The Clippers, a fast and feisty basketball crew of 14- and 15-year-olds, were having a terrific year, bounding up and down their court at a Watts park, heading toward a city tournament.
Then, on Feb. 22, their coach, Salim Dawson, 22, took a bullet in his heart and died on a Watts street corner, blocks from where his Clippers played.
Rushing to take over the team was Marcus Tonodeo Jr., another 22-year-old with a tankful of youthful exuberance. Though shaken, the team was reborn with Tonodeo at the helm, winning its first tournament game, losing the next.
But then, on March 17, Tonodeo and friend James Demitrius Coleman, 27, were gunned down in daylight as they drove to an auto mechanic in one of the city's most violent neighborhoods.
"Those basketball kids, they were destroyed," said a crying Brenda Tonodeo, the slain coach's mother. "Just like me. Just like everybody who knew Marcus."
On Friday, in a standing-room-only church in Watts, funeral services were held for Tonodeo and Coleman, known as Baby Marcus and Big Meechie. The families, basketball players and more than 800 others gathered to, as one mourner put it, "celebrate a home-going."
Police say the victims may have been mistaken for gang members. Dawson, police and family members say, also was not a gang member.
"We've buried two good kids," said Blanchard Roberts, 43, a family friend, at the funeral. "They say they were in the wrong place at the wrong time. But any time around here is the wrong time."
Marcus Tonodeo Sr. held his inconsolable wife as he talked about his son.
"He was, oh, man, he was a sweet son with a great personality," said Tonodeo, 42, a plumber. "He'd jump to help anyone. My son only got a little piece of life, but he made the most of his years here."
His son would have been 23 on Wednesday. On that night, anyone driving by the corner of Colden and McKinley avenues probably thought a block party was going on.
And there was.
More than 300 people were throwing a birthday bash for Marcus Tonodeo Jr.
The people of this well-kept neighborhood, where the sense of community runs generations deep, even though the crime rate runs high, had come to honor the lives of Tonodeo and Coleman.
Minibikes that Tonodeo repaired for neighborhood kids screamed up and down McKinley. Footballs soared. Hennessy cognac flowed. Smoke billowed from 50-gallon-drum barbecues. Hip-hop pulsed from 8-foot-high speakers. Elderly ladies, a few in wheelchairs, told tender stories about Baby Marcus and Big Meechie.
"There's big love here tonight, but we should be doing this for someone getting married, not for someone who passed," said Larry Honore, 45, whose niece Nichole recently gave birth to Tonodeo's son, Marcus III. "We have enough wars going on. We shouldn't be having a war here."
Tonodeo was special to the kids near the corner of McKinley and Colden. Tonodeo had recently bought minibikes for his 11-year-old brother, Xavier, and himself.

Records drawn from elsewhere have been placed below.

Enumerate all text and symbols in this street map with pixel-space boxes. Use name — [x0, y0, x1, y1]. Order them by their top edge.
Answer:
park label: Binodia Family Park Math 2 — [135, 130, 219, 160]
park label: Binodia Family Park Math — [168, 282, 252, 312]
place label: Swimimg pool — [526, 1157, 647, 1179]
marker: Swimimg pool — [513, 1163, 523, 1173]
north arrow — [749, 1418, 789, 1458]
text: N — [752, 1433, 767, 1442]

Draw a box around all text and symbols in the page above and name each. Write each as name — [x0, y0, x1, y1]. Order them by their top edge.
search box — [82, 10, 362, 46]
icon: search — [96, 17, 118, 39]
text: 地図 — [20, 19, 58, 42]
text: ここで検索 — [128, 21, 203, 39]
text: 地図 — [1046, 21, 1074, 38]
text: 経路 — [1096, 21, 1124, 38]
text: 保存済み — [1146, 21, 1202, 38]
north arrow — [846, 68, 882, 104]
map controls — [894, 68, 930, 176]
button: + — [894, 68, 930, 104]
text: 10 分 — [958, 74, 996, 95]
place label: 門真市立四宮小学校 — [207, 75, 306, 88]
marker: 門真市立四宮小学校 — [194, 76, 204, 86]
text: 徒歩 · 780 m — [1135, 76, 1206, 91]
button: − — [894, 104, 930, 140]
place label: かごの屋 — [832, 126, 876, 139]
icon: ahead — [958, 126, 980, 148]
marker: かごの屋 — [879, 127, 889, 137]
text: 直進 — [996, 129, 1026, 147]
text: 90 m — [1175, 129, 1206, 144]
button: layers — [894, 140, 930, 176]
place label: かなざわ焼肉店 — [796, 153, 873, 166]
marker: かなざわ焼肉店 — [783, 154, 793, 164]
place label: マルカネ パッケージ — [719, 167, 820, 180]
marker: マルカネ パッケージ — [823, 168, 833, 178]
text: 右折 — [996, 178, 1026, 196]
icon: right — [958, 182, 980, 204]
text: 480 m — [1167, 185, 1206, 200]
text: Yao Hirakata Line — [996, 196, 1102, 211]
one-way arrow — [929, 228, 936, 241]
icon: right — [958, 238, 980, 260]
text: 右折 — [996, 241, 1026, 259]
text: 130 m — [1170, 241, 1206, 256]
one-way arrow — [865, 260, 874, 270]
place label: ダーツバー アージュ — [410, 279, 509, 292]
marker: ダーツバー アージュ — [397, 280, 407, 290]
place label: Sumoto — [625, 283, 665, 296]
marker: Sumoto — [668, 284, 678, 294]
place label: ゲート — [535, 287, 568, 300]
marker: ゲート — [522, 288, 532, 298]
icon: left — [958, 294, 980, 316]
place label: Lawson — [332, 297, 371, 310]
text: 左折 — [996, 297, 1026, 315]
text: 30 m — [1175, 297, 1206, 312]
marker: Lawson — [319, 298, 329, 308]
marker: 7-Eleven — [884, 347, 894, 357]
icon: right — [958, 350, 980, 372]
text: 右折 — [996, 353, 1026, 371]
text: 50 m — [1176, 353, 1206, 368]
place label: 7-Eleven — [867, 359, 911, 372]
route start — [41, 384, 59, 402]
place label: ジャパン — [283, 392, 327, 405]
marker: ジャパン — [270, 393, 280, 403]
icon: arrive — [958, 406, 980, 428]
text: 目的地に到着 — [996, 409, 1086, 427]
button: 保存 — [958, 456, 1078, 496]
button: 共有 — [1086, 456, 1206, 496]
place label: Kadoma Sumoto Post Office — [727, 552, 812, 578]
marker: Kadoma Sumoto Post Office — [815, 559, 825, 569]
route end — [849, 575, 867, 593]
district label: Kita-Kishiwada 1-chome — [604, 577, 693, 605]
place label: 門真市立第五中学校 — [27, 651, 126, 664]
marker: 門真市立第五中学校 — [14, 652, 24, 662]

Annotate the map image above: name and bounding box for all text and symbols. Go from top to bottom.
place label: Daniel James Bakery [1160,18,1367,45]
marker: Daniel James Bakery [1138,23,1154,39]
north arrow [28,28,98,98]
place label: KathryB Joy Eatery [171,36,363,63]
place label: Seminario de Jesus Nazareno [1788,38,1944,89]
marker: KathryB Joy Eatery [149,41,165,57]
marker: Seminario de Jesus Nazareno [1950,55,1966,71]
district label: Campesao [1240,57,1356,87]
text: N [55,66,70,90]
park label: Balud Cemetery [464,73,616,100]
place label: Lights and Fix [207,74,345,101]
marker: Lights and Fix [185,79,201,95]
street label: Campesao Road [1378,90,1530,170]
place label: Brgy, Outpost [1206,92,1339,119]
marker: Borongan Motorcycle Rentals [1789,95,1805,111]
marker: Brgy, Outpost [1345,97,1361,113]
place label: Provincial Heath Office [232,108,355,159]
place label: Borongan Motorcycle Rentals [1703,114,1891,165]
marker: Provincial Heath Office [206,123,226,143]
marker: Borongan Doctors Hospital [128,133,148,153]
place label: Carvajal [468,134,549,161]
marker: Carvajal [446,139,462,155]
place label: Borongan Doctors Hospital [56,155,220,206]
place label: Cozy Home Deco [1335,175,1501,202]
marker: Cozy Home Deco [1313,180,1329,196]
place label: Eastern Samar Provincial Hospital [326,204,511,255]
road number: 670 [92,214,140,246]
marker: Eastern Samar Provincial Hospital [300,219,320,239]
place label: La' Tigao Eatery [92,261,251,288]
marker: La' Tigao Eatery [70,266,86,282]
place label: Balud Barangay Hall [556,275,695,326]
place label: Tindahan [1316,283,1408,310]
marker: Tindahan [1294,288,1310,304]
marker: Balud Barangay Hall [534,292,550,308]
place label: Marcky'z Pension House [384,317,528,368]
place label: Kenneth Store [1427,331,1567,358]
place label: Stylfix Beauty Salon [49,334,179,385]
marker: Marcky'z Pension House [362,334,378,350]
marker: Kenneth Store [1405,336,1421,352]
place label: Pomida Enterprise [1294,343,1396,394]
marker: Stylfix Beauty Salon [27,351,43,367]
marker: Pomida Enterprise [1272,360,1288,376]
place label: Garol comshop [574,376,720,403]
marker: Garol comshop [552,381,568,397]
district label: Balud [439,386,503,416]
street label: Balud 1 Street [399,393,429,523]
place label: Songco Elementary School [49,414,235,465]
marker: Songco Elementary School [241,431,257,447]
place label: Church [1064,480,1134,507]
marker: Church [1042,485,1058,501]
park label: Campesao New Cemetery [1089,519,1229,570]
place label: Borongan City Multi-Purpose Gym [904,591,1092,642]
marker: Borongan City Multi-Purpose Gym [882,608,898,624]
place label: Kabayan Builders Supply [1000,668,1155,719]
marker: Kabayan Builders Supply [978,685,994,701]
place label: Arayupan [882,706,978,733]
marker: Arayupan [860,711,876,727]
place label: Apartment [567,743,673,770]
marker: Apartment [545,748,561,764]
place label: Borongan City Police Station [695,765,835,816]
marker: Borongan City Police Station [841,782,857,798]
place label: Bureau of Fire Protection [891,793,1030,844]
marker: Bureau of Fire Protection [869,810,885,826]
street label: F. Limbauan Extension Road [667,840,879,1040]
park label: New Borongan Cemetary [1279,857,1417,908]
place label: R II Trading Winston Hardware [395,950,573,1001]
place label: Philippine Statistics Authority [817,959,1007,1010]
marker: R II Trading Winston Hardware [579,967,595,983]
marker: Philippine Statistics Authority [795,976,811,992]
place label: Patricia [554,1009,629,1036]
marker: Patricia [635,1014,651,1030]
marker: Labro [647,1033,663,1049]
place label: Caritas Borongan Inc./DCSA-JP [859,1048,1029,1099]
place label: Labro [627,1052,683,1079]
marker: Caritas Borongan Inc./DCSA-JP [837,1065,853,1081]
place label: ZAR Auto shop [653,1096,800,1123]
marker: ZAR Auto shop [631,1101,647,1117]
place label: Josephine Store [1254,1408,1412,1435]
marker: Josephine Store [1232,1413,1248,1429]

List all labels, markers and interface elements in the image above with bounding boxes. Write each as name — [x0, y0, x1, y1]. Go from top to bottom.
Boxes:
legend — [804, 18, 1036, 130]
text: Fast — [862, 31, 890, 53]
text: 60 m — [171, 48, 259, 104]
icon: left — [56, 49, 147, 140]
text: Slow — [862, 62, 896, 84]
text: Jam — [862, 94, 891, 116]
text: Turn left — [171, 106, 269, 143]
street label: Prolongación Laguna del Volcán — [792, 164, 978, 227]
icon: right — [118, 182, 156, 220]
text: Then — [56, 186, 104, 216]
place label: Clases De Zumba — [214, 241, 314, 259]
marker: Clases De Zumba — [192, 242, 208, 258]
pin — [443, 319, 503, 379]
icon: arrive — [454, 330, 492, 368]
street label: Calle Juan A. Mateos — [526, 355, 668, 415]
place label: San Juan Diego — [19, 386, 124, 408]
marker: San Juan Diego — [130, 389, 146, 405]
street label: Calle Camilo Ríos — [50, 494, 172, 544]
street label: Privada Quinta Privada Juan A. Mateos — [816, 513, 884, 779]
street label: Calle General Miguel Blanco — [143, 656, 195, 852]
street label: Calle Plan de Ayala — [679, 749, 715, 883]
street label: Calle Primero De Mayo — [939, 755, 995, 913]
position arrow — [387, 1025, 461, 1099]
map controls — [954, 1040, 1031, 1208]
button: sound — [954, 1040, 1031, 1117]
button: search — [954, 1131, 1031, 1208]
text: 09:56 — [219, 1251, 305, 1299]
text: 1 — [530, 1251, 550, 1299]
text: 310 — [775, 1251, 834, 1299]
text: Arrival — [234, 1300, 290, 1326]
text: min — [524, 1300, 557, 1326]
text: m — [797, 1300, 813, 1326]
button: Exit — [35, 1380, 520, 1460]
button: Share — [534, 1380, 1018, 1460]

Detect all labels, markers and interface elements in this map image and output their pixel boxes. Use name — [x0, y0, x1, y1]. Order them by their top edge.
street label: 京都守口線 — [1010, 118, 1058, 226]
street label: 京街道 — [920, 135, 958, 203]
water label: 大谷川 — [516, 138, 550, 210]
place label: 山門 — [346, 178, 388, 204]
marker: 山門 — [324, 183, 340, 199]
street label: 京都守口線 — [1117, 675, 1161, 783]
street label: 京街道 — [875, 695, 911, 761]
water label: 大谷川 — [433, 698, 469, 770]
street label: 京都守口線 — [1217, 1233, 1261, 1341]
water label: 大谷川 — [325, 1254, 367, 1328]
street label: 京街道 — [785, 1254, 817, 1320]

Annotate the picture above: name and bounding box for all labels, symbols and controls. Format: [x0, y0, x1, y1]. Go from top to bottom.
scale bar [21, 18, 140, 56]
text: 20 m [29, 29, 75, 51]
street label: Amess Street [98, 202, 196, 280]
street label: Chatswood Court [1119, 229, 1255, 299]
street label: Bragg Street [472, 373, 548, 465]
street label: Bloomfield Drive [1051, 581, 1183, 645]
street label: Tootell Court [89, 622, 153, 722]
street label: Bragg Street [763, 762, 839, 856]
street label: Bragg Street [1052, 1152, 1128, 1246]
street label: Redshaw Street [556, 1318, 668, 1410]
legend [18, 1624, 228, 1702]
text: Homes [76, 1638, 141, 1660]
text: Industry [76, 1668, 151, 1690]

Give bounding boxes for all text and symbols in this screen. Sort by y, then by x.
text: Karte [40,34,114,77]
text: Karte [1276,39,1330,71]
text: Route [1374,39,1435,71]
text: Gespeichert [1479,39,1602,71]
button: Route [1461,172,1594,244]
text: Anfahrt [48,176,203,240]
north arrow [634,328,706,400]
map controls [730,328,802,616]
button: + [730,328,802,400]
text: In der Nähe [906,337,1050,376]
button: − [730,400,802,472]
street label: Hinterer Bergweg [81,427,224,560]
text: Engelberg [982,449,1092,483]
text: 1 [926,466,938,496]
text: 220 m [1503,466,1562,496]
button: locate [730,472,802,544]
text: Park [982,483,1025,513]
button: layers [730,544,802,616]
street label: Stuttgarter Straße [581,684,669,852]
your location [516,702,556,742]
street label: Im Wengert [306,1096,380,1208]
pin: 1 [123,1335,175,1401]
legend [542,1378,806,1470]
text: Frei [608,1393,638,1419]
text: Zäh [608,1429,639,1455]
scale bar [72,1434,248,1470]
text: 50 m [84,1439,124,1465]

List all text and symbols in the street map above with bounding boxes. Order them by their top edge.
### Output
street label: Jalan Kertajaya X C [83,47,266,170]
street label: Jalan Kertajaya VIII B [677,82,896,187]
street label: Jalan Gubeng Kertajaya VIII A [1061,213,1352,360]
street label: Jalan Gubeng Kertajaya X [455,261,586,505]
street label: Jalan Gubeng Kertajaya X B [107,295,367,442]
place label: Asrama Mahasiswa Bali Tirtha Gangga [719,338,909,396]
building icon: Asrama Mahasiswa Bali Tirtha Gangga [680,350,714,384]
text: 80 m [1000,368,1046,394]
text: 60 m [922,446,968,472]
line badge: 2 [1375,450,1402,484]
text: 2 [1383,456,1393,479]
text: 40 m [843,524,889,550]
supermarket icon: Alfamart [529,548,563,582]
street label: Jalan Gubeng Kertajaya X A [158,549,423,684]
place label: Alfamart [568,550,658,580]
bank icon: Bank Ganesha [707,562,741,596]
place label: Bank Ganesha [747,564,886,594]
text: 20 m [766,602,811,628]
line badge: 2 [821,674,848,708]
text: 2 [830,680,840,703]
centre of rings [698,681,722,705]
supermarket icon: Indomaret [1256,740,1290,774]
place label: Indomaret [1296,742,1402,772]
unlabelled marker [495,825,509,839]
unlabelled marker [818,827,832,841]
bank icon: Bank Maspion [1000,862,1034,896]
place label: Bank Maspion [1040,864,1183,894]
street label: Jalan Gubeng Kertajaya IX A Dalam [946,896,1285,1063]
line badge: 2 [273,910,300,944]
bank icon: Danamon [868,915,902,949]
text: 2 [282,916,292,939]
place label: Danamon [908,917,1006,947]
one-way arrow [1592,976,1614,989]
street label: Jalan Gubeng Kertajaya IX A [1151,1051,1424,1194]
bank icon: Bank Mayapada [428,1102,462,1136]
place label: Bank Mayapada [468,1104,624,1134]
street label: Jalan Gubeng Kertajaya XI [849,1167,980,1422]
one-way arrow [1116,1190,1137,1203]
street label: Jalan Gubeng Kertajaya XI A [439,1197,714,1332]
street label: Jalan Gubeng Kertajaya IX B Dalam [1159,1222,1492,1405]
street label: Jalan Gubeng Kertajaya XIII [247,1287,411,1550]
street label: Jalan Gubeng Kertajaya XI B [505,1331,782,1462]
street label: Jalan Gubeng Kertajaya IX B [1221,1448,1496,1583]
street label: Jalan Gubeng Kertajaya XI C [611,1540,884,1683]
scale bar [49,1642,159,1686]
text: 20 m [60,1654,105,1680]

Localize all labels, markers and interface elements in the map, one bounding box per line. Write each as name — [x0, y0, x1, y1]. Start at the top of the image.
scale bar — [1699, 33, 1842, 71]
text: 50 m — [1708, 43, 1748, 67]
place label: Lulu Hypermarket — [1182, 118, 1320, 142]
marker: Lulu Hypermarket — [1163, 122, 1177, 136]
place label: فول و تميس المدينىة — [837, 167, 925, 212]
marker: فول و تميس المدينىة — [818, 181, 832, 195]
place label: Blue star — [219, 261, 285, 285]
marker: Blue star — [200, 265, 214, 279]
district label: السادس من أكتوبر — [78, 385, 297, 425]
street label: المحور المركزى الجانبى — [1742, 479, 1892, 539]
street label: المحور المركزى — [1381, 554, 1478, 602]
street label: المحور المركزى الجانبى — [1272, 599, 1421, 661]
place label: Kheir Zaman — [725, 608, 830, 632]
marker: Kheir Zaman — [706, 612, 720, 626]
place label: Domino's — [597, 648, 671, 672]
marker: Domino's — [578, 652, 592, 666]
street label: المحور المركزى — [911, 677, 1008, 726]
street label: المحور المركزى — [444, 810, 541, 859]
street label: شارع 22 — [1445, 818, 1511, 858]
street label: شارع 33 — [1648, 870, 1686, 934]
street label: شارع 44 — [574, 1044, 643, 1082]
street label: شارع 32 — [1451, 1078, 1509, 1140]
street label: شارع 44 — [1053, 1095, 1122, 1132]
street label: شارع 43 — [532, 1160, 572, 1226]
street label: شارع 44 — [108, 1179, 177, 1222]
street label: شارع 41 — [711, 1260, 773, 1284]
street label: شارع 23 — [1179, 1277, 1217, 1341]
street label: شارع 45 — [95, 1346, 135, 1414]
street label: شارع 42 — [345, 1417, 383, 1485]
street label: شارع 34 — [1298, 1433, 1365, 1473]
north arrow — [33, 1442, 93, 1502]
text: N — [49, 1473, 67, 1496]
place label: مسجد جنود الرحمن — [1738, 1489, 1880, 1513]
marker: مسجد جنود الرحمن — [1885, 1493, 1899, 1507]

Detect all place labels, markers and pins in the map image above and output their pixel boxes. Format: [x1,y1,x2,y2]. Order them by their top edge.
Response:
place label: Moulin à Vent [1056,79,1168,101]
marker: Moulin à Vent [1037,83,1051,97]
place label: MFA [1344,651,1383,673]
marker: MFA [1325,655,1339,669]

"Marcus would fix my minibike and make it go faster," said neighbor Gary Winters, 11, as he nervously chewed on a yellow straw. "He was like another big brother to me. He taught me how to ride. But he made sure I didn't get hurt."
Tonodeo, a recreational aide at 99th Street Elementary School, and Coleman, who worked at Hollywood Park Casino, were often together.
Twelve days ago, the two were driving at 12:30 p.m. when another car approached at 88th Place and Wall Street. Two men, armed with assault rifles, opened fire, quickly killing Coleman. Tonodeo tried to run. He was chased and knee-capped. Then the assailants, apparently gang members, stood over him, riddling his body with bullets.
"They need to go round up all these gangbangers that want to shoot people and send them off to Iraq," said Elizabeth Taylor, a family friend. "If you can't go out at 12 o'clock in the afternoon, when can you go out?"
Police have yet to make any arrests. Anyone with information on the killings can anonymously call (213) 485-6902.
"This was an unusually vicious killing, for no apparent reason," said Los Angeles Police Department homicide Det. Chris Barling. "There is nothing at all to suggest the victims were personally targeted. They weren't gang members. It's just so horrible for the kids. They just lost another coach."
The future of the Clippers is unknown.
One of them, Michael Mathis, 14, leaned against a fence and spoke quietly about his coaches. He was nearly drowned out by the giant speakers.
"Salim motivated us and Marcus was a good friend, but, man, he hardly had any time with us," he said. They have two games remaining this season and James Dawson, Salim's father, has taken over as coach.
"They want to play the rest of the season out," said Dawson, 52, who called Salim the perfect son. "After Salim was shot, they were really down. But after Marcus died too, it was like the team was in shock. It seemed liked they just couldn't accept it."
As darkness fell on Wednesday's celebration, a large poster board with Baby Marcus' picture in the center was placed under a small spotlight in a frontyard. Surrounding the image of a grinning Marcus were scores of signatures and farewells.
A little 7-year-old boy, Bashie, scribbled his name on the poster and stared at the picture.
"He was my friend and my cousin," Bashie said. "He was always playing with me. Mister, I'm really sad. But, it makes me feel kinda happy to see his picture."